Wakefield also acknowledged the role nursing played in her selection in the American Journal of Nursing: "The fact that the President selected me-a nurse from North Dakota-as the administrator of a $7.8 billion health care agency underscores his recognition of the nursing profession's contributions and ensures that our expertise informs health policy and reform."
Then there is Patricia Grady who has a bachelor's and master's in nursing and has headed the National Institute for Nursing Research (NINR), one of the 27 institutes and centers that comprise the National Institutes for Health (NIH), for 15 years. In this position, she continues to showcase the role of nursing research in improving areas such as prevention and symptom management.
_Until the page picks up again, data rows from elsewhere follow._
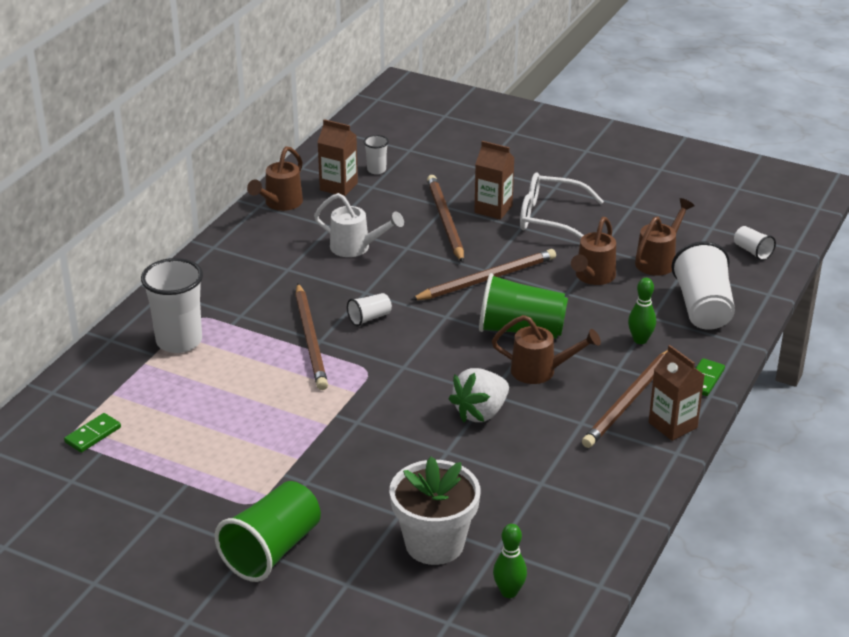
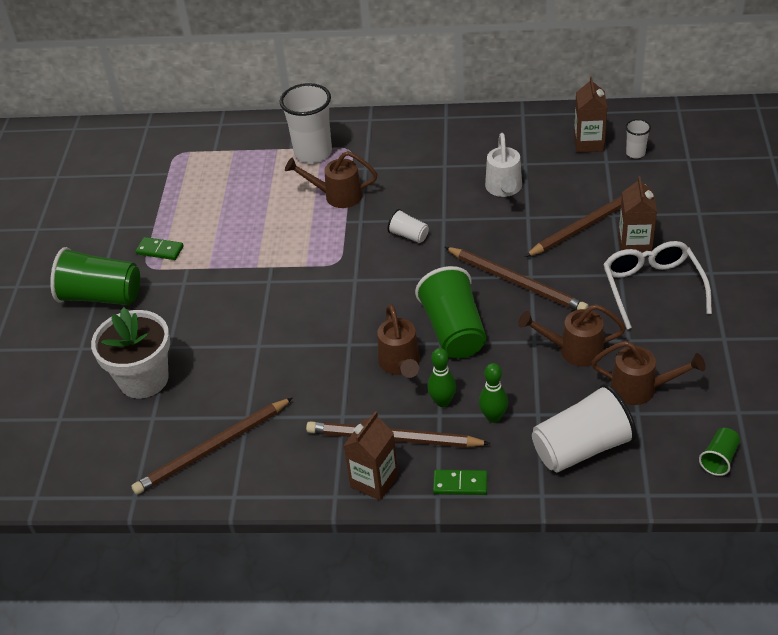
camera: 70 degrees right, 10 degrees up
green domino [64,413,121,453] -> green domino moved to [136,237,184,260]
brown watering can [247,146,303,211] -> brown watering can moved to [285,151,378,208]
brown pencil [295,284,328,390] -> brown pencil moved to [131,398,293,495]
white strawberry [449,368,509,423] -> none
green bowling pin [493,524,527,598] -> green bowling pin moved to [427,348,456,407]
white cup [734,226,776,261] -> green cup [699,428,740,476]

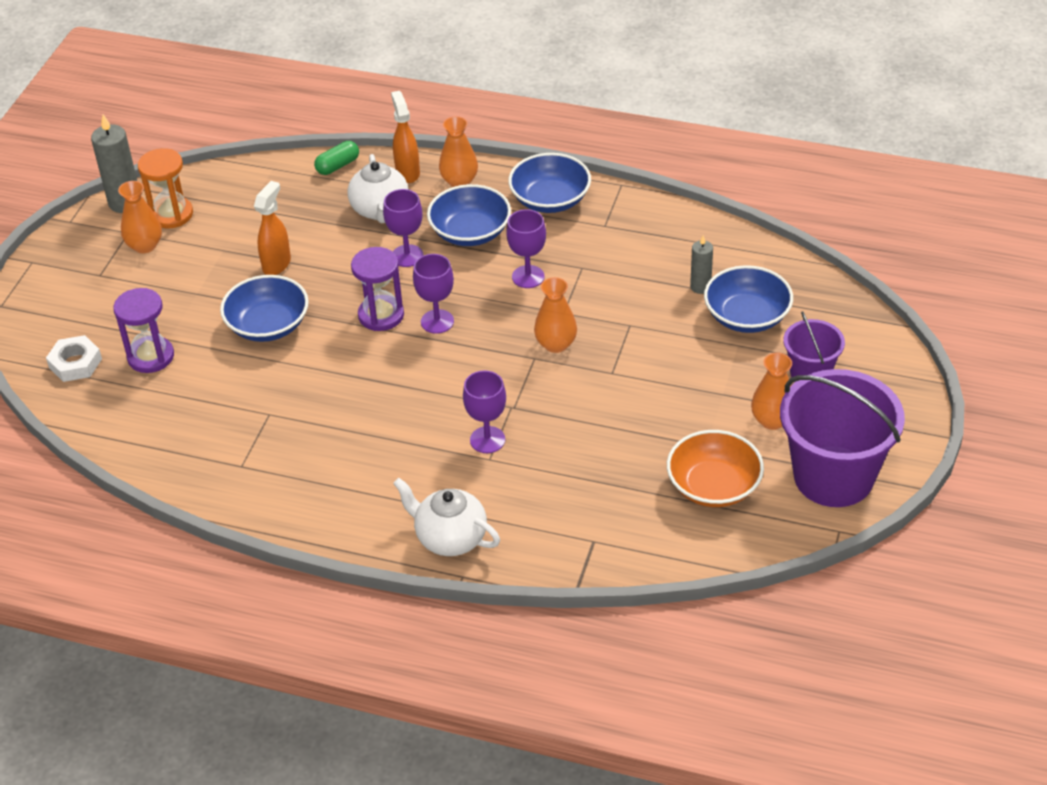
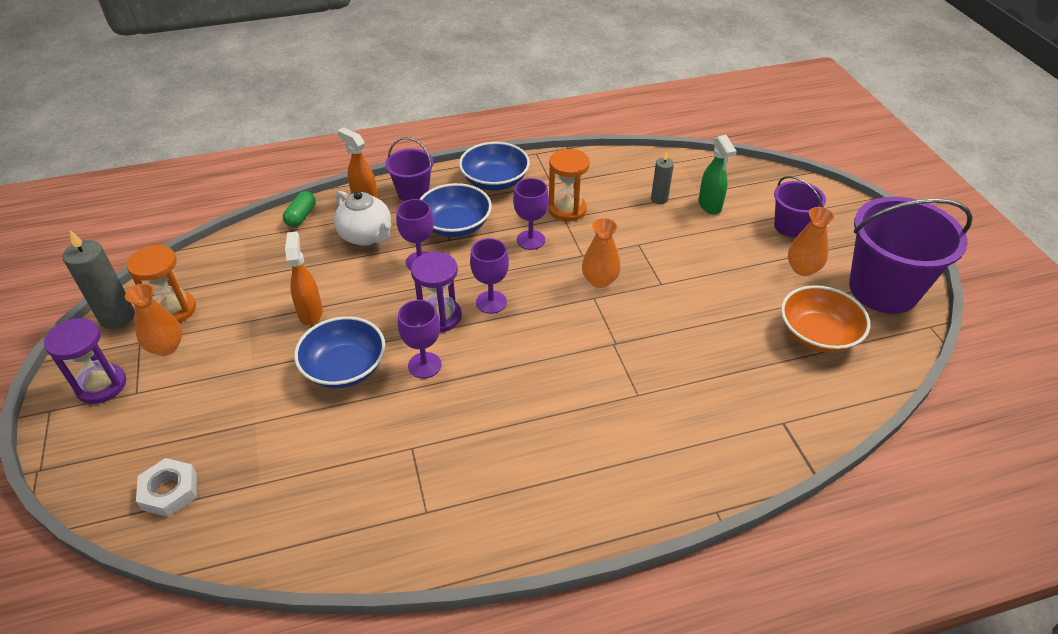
camera: 35 degrees left, 0 degrees up
purple hourglass [113,288,174,373] -> purple hourglass moved to [44,318,126,404]
white teapot [393,478,500,556] -> none
orange vase [439,116,478,187] -> purple bucket [385,137,433,201]
purple goblet [463,370,506,453] -> purple goblet moved to [398,300,442,378]
blue bowl [704,265,793,333] -> green spray bottle [698,135,737,215]
none -> orange hourglass [548,149,590,222]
Under Grady's leadership, the NINR is helping to influence an entire generation of nurse scientists to shape a new area of scientific inquiry. The NINR has established training programs to develop nurse investigators. In 2013, nurse scientists received $140 million in research funding from NINR.
Grady told American Nurse, the official publication of the American Nurses Association, "Our emphasis is on generating new knowledge that is important to our profession and to the health of the American people. Because nurses practice everywhere, we have access – and the ability – to improve people's health. So we really need to make the most of that opportunity."
Find Your Voice and Speak Out
"In our role as nurses, we need to follow their examples and use our voice to step into the public spotlight and promote our role in clinical care, in research, in policy," stated Courtney H. Lyder, dean of the UCLA School of Nursing.
Over the past several decades, the nation's three million nursing professionals have been quietly defining and expanding their roles through championing quality of care improvements, spearheading research innovation and advocating for patient rights in ways that the majority of the public is unaware. Nursing professionals "hold the power and influence to make those numbers speak," said the former Secretary of Health and Human Services, Donna Shalala.
Yet, while the general public gets more than 50 percent of its health information from the media and 4 in 10 adults follow health policy stories, nursing is a voice that is very rarely heard in mainstream broadcast, web and print outlets.
Lyder pointed out: "Over the past few years, our nurse scientists at the School have been stepping in front of the microphone to talk about their research and display their leadership. As a result, we have garnered international media coverage for research and more media are calling to use our faculty as an expert source."
Diana Mason, who is the president of the American Academy of Nursing, shares this perspective of how nurses can increase their visibility in the media as leaders in health care and health policy:
"I would challenge all of us who see ourselves as leaders, to think about how are we doing with the media. What do we need to do to develop our skill set to be more effective in interfacing with the media? And to take advantage of the media opportunities that exist -not to wait for them but to go after those media opportunities."
Shalala sees nurses as leaders in a reformed healthcare system. At the University of Pennsylvania School of Nursing commencement program, she called on graduates to make sure that their voices are heard "on rounds and on the record" and to "give the profession a little swagger."
Nurses have a different and unique perspective on health and healthcare. So get your swagger on and make your voice heard.
"Over the past few years, our nurse scientists at the School have been stepping in front of the microphone to talk about their research and display their leadership."